4.3 Direct control measures
Hygienic measures
Hygiene measures aim to prevent the introduction of a disease into the crop or to minimize and - in the best case - eradicate it. This can be achieved by targeted pruning, which removes old and diseased plant parts, as well as by crop residue hygiene or by preventing the spread of diseases and vectors.
To prevent the introduction of a disease, healthy and certified planting and sowing material is of utmost importance. Especially with strawberries, young plant quality is extremely important and the introduction of diseases such as Phytophtora cactori should be avoided at all costs. But it is also important to keep disease-introducing vectors, such as insects, away from the crop. In viticulture, the spread of grapevine cicada and phylloxera by humans from vineyard to vineyard (infectious from L5) must be avoided in order to prevent secondary infections by bacteria, fungi and viruses.
Preventing the spread of disease: If parts of a crop or the entire crop are affected by a disease, pruning of diseased plant parts, grubbing and disposal or burning of individual plants or the entire crop and/or appropriate crop residue and fallen leaf management will help. Special attention should be paid to notifiable quarantine diseases.

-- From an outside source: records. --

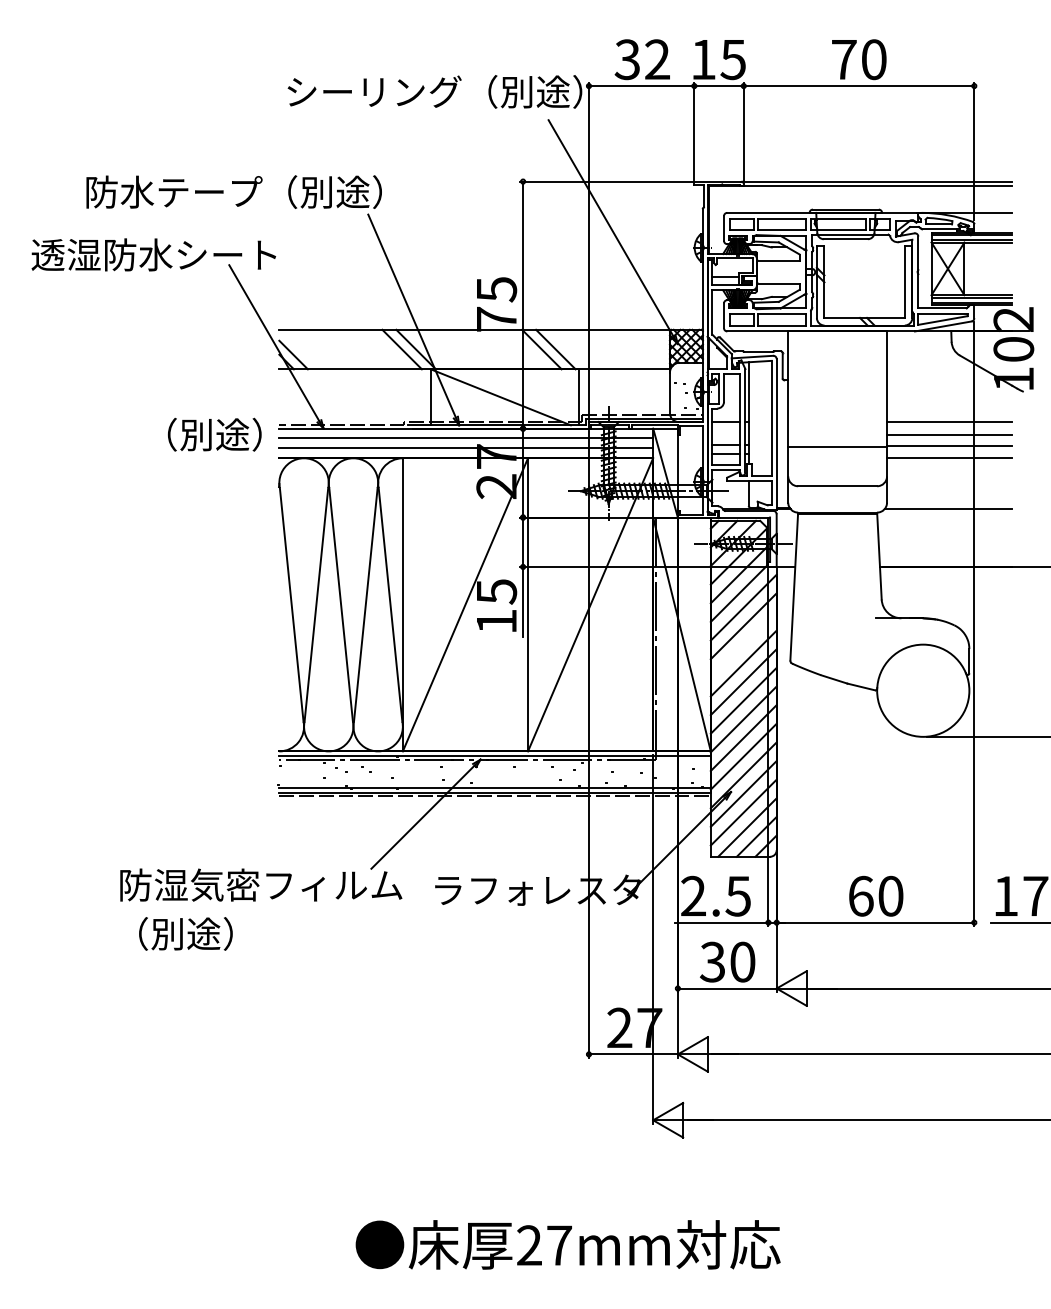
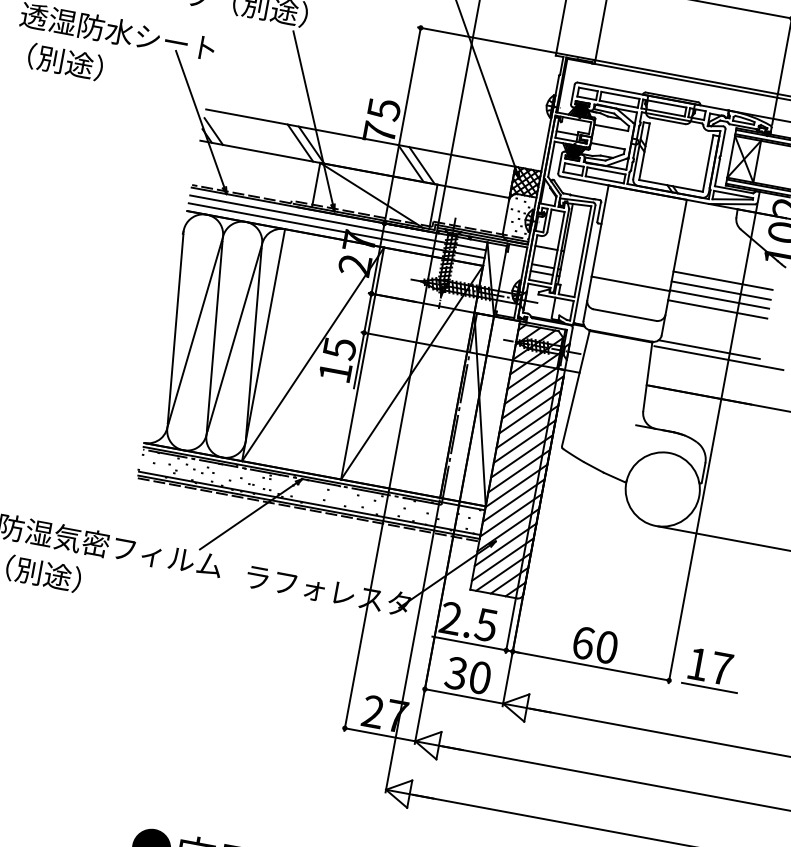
text: (214, 434) -> (65, 61), moved
line: (961, 517) -> (718, 358), added
line: (743, 644) -> (527, 426), added

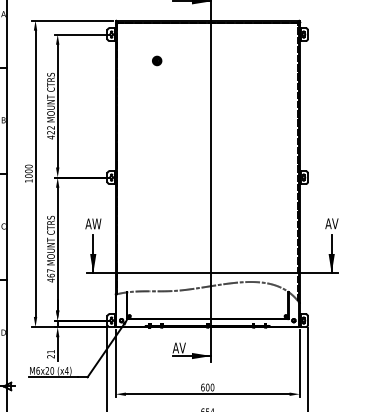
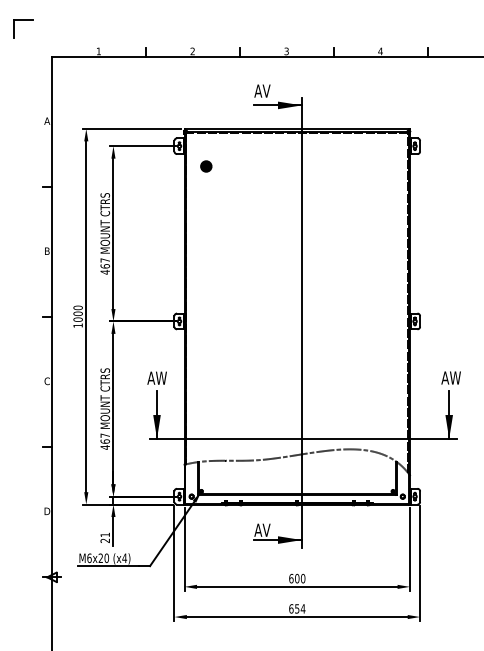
part: (157, 60) -> (206, 166), moved
text: (51, 130) -> (105, 263), 422 -> 467
text: (336, 223) -> (454, 377), AV -> AW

In viticulture, for example, plants affected by flavescence doree (golden yellowing) must be grubbed up to prevent transmission by grapevine cicada to other plants. Grapevines showing the disease complex Esca must also be either grubbed or tried to be cured by special grapevine surgery techniques under development. In orchards, complete harvesting is important. Pruning must always be done into the healthy wood. Injuries must be avoided, as they are entry points for diseases. Diseased material is removed after pruning and from the plant and burned if necessary. Plants affected by quarantine diseases such as fire blight must be grubbed. Fruit mummies must also be removed and burned to prevent sources of infection for the following year. In addition, foliage removal should be encouraged by tilling, incorporating, spraying with vinasse, and sweeping foliage out of tramlines to suppress virus diseases. While fungal spores, for example, can survive in the substrate for up to 15 years, viruses can only survive in the plant material or host. In arable crops, individual plants must be removed if they are infested with soil-borne fungi such as Phytophthora or Verticillium. In corn, incorporating stubble into the soil reduces the risk of Fusarium stem and tuber rot in the future years crop. In Rhizoctonia-infested areas, corn should be avoided in the sugarbeet rotation or corn crop residue should be well chopped and incorporated, as the fungus uses organic matter to survive in the soil. The promotion of good old straw rot should generally be stimulated by multiple flat tillage passes.
In addition, special attention should be paid to keeping equipment clean. If there is a risk of disease spread, it is necessary to clean the equipment or the tractor at the washing station (kärchern, hot water treatment). In horticulture, for example, tomato and bell pepper crops must be uprooted and burned if the notifiable bacterial wilt Clavibacter occurs. In general, crop residues must be removed or worked deep into the soil.